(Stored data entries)
=== Begin Enclosure ===

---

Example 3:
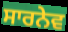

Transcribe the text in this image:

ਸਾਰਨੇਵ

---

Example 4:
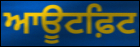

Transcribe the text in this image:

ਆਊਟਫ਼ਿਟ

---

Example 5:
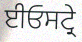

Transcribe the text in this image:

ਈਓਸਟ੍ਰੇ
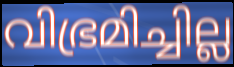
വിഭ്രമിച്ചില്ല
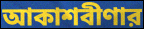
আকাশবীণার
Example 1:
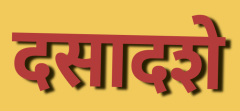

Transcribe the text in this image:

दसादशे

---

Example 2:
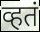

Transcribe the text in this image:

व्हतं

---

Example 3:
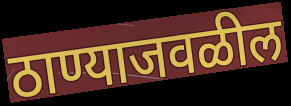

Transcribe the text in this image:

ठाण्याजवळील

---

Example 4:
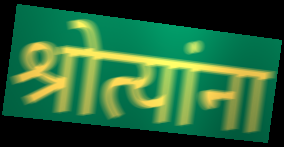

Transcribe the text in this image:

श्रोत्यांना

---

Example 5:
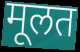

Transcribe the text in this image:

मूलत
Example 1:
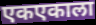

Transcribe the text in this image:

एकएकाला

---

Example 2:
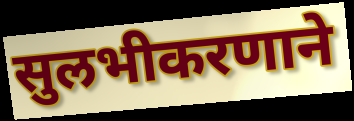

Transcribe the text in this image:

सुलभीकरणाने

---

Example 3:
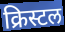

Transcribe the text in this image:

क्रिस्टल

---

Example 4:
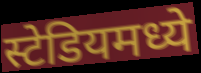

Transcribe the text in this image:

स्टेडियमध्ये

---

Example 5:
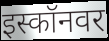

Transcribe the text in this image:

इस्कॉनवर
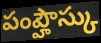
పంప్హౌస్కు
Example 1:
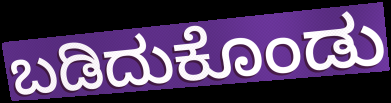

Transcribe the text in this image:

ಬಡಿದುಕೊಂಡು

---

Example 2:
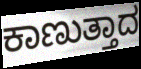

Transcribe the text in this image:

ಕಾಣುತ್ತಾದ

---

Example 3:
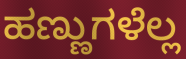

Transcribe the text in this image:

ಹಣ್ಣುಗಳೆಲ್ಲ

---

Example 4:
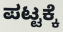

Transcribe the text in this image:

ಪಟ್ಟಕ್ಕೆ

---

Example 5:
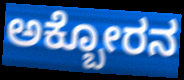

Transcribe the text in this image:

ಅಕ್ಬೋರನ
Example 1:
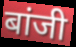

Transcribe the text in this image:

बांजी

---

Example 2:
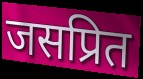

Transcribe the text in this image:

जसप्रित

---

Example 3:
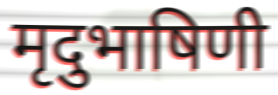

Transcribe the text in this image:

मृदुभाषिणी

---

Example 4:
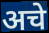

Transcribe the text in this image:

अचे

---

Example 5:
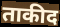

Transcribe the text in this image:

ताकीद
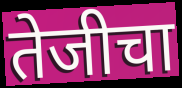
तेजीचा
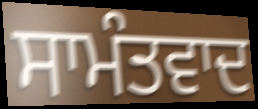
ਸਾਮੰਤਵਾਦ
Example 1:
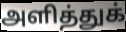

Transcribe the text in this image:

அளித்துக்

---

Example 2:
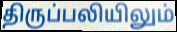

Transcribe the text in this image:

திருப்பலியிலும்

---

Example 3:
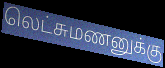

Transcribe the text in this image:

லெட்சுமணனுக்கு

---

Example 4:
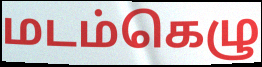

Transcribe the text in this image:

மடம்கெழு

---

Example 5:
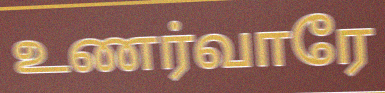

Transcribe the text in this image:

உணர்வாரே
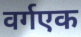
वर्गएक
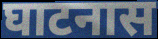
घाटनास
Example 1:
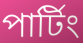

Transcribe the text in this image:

=== End Enclosure ===

WORK ORDER: The entries above need to be printed again exactly; please exclude all pictures.

REPLY TO THE TASK:
---

Example 3:

Transcribe the text in this image:

ਸਾਰਨੇਵ

---

Example 4:

Transcribe the text in this image:

ਆਊਟਫ਼ਿਟ

---

Example 5:

Transcribe the text in this image:

ਈਓਸਟ੍ਰੇ
വിഭ്രമിച്ചില്ല
আকাশবীণার
Example 1:

Transcribe the text in this image:

दसादशे

---

Example 2:

Transcribe the text in this image:

व्हतं

---

Example 3:

Transcribe the text in this image:

ठाण्याजवळील

---

Example 4:

Transcribe the text in this image:

श्रोत्यांना

---

Example 5:

Transcribe the text in this image:

मूलत
Example 1:

Transcribe the text in this image:

एकएकाला

---

Example 2:

Transcribe the text in this image:

सुलभीकरणाने

---

Example 3:

Transcribe the text in this image:

क्रिस्टल

---

Example 4:

Transcribe the text in this image:

स्टेडियमध्ये

---

Example 5:

Transcribe the text in this image:

इस्कॉनवर
పంప్హౌస్కు
Example 1:

Transcribe the text in this image:

ಬಡಿದುಕೊಂಡು

---

Example 2:

Transcribe the text in this image:

ಕಾಣುತ್ತಾದ

---

Example 3:

Transcribe the text in this image:

ಹಣ್ಣುಗಳೆಲ್ಲ

---

Example 4:

Transcribe the text in this image:

ಪಟ್ಟಕ್ಕೆ

---

Example 5:

Transcribe the text in this image:

ಅಕ್ಬೋರನ
Example 1:

Transcribe the text in this image:

बांजी

---

Example 2:

Transcribe the text in this image:

जसप्रित

---

Example 3:

Transcribe the text in this image:

मृदुभाषिणी

---

Example 4:

Transcribe the text in this image:

अचे

---

Example 5:

Transcribe the text in this image:

ताकीद
तेजीचा
ਸਾਮੰਤਵਾਦ
Example 1:

Transcribe the text in this image:

அளித்துக்

---

Example 2:

Transcribe the text in this image:

திருப்பலியிலும்

---

Example 3:

Transcribe the text in this image:

லெட்சுமணனுக்கு

---

Example 4:

Transcribe the text in this image:

மடம்கெழு

---

Example 5:

Transcribe the text in this image:

உணர்வாரே
वर्गएक
घाटनास
Example 1:

Transcribe the text in this image:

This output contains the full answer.